On 2019-01-16 18:16, Alex Bennée wrote:
> 
> Cornelia Huck <coh...@redhat.com> writes:
> 
>> On Mon, 14 Jan 2019 13:12:35 +0100
>> Thomas Huth <th...@redhat.com> wrote:
>>
> <snip>
>>>
>>> diff --git a/include/fpu/softfloat-macros.h b/include/fpu/softfloat-macros.h
>>> index b1d772e..bd5b641 100644
>>> --- a/include/fpu/softfloat-macros.h
>>> +++ b/include/fpu/softfloat-macros.h
>>> @@ -641,7 +641,7 @@ static inline uint64_t udiv_qrnnd(uint64_t *r, uint64_t 
>>> n1,
>>>      uint64_t q;
>>>      asm("divq %4" : "=a"(q), "=d"(*r) : "0"(n0), "1"(n1), "rm"(d));
>>>      return q;
>>> -#elif defined(__s390x__)
>>> +#elif defined(__s390x__) && !defined(__clang__)

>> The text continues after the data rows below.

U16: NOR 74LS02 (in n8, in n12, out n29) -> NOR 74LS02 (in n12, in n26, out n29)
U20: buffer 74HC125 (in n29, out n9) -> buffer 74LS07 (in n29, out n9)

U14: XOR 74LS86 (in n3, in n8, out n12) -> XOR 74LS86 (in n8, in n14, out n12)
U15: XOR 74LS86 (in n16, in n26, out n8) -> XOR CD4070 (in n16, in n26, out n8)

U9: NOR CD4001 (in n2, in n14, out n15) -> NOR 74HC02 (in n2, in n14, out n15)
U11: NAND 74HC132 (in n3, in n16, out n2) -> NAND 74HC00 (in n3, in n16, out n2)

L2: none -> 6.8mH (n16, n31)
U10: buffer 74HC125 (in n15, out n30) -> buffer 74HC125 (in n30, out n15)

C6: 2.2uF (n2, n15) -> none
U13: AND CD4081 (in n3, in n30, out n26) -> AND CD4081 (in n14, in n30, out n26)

>>>      /* Need to use a TImode type to get an even register pair for DLGR.  */
>>>      unsigned __int128 n = (unsigned __int128)n1 << 64 | n0;
>>>      asm("dlgr %0, %1" : "+r"(n) : "r"(d));
>>
>> Ok, so what's the deal with this patch now? Fix compilation now,
>> optimize later?
>>
>> If yes, should I pick it as an s390x build fix (I plan to send a pull
>> request later this week), or will the fpu maintainers pick it?
> 
> I'm planning to send a FPU PR tomorrow and I'll happily include either
> version.
> 
> I'm personally minded to go with the patch that makes s390 (and others)
> fall back to the generic CONFIG_INT128 code. The numbers Thomas gathered
> didn't look like it was much difference either way.
> 
> Unless you *really* care about milking that last bit of performance out of
> the s390 TCG back-end?

I don't think that anybody buys a mainframe for this special case ;-)
I'd go with the !defined(__clang__) patch above.